Upon Dr. Mamminga’s retirement in 2006, Mike was named Director of Fine Arts for Richardson ISD and entered a period of band/choir/orchestra advocacy and mentorship of young directors in Richardson. Mike worked with the various directors in each program to forge new paths and to continue the outstanding music education for which Richardson had long been known. Mike continued to enjoy judging contests and clinicing bands throughout the state.

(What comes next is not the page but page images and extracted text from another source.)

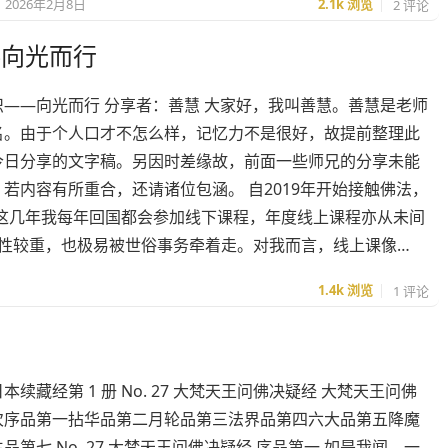
2026年2月8日
2.1k
浏览
2 评论
—向光而行
识——向光而行 分享者：善慧 大家好，我叫善慧。善慧是老师
名。由于个人口才不怎么样，记忆力不是很好，故提前整理此
今日分享的文字稿。另因时差缘故，前面一些师兄的分享未能
若内容有所重合，还请诸位包涵。 自2019年开始接触佛法，
这几年我每年回国都会参加线下课程，年度线上课程亦从未间
惰性较重，也极易被世俗事务牵着走。对我而言，线上课像…
1.4k
浏览
1 评论
本续藏经第 1 册 No. 27 大梵天王问佛决疑经 大梵天王问佛
次序品第一拈华品第二月轮品第三法界品第四六大品第五降魔
品第七 No. 27 大梵天王问佛决疑经 序品第一 如是我闻。一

Mike and Priscilla retired from teaching in 2008, when Mike accepted the offer from the Texas Bandmasters Association board to become the new Executive Director. Mike is thankful to TBA’s former Executive Director, Al Sturchio, for his mentorship, friendship, and support throughout the years. The new position required a move to San Antonio, and a whole new set of challenges was in store for him. But Mike’s experiences teaching, clinicing, judging, and prior service as a TBA board member set him up to be a success in this position as well. He is responsible for all aspects of the operation of TBA and works with the TBA Board of Directors to present the annual July convention, as well as professional development outreach sessions throughout the school year. He also serves as editor of the association’s quarterly publication,
The Bandmasters Review. During Mike’s tenure, the TBA convention has expanded to include the TBA Academy for New Teachers, High School Student Day, and Booster Club training. One of the things Mike enjoys most about his TBA job is the opportunity to work closely with the TBA Board of Directors and getting to know so many outstanding band directors throughout the state. Mike has enjoyed being able to give back to his profession through his service to TBA.

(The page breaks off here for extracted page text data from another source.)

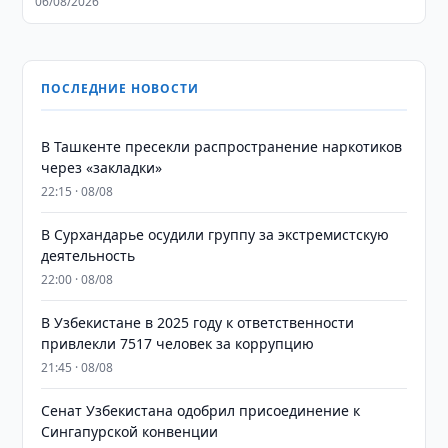
06/08/2026
ПОСЛЕДНИЕ НОВОСТИ
В Ташкенте пресекли распространение наркотиков
через «закладки»
22:15 · 08/08
В Сурхандарье осудили группу за экстремистскую
деятельность
22:00 · 08/08
В Узбекистане в 2025 году к ответственности
привлекли 7517 человек за коррупцию
21:45 · 08/08
Сенат Узбекистана одобрил присоединение к
Сингапурской конвенции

Mike has been honored with several recognitions throughout the years: he was named Outstanding Young Alumnus of Tarleton State University (1989), inducted into the Alpha Chapter of Phi Beta Mu (1990), presented the UIL Southwestern Bell Sponsor Excellence Award (1998), presented the RISD’s RISE Foundation Excellence in Teaching Award (1999), elected to membership in the American Bandmasters Association (2004), presented the TBA Lifetime Meritorious Achievement Award (2006), and presented the Outstanding Music Educator Award by the National Association of State High School Associations (2015).

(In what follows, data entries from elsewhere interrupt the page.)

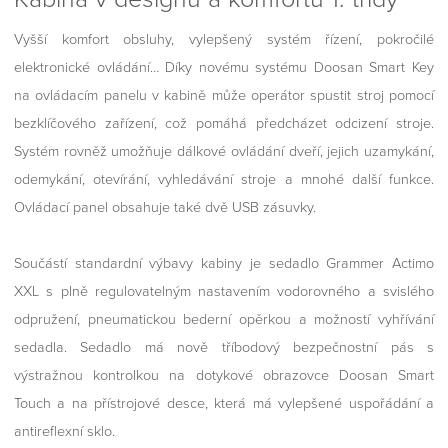
Vyšší komfort obsluhy, vylepšený systém řízení, pokročilé
elektronické ovládání… Díky novému systému Doosan Smart Key
na ovládacím panelu v kabině může operátor spustit stroj pomocí
bezklíčového zařízení, což pomáhá předcházet odcizení stroje.
Systém rovněž umožňuje dálkové ovládání dveří, jejich uzamykání,
odemykání, otevírání, vyhledávání stroje a mnohé další funkce.
Ovládací panel obsahuje také dvě USB zásuvky.
Součástí standardní výbavy kabiny je sedadlo Grammer Actimo
XXL s plně regulovatelným nastavením vodorovného a svislého
odpružení, pneumatickou bederní opěrkou a možností vyhřívání
sedadla. Sedadlo má nově tříbodový bezpečnostní pás s
výstražnou kontrolkou na dotykové obrazovce Doosan Smart
Touch a na přístrojové desce, která má vylepšené uspořádání a
antireflexní sklo.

Mike has said many times that he is the luckiest person alive. He is thankful for the hundreds of friendships he has developed through the band world across the country. When asked what he does, Mike always replies proudly “I am a teacher.” What do you teach? “I teach students. I was fortunate to use band as the vehicle to grow these young students into productive adults.” Mike’s greatest satisfaction comes from the successes of so many of his former students who have careers as professional musicians in symphony orchestras and the United States military bands, as well as the many who have become band directors and music teachers, and the others who will be music advocates for a lifetime. Mike spent his career as a band director and never had to “go to work” because being a Texas Band Director became who he was, not what he did. Oh, and by the way, the director of that Sweetwater band who played at Mike’s elementary school and started him on this lifetime journey as a band director? Hall of Fame member Pat Patterson, the first Executive Secretary of the Texas Bandmasters Association!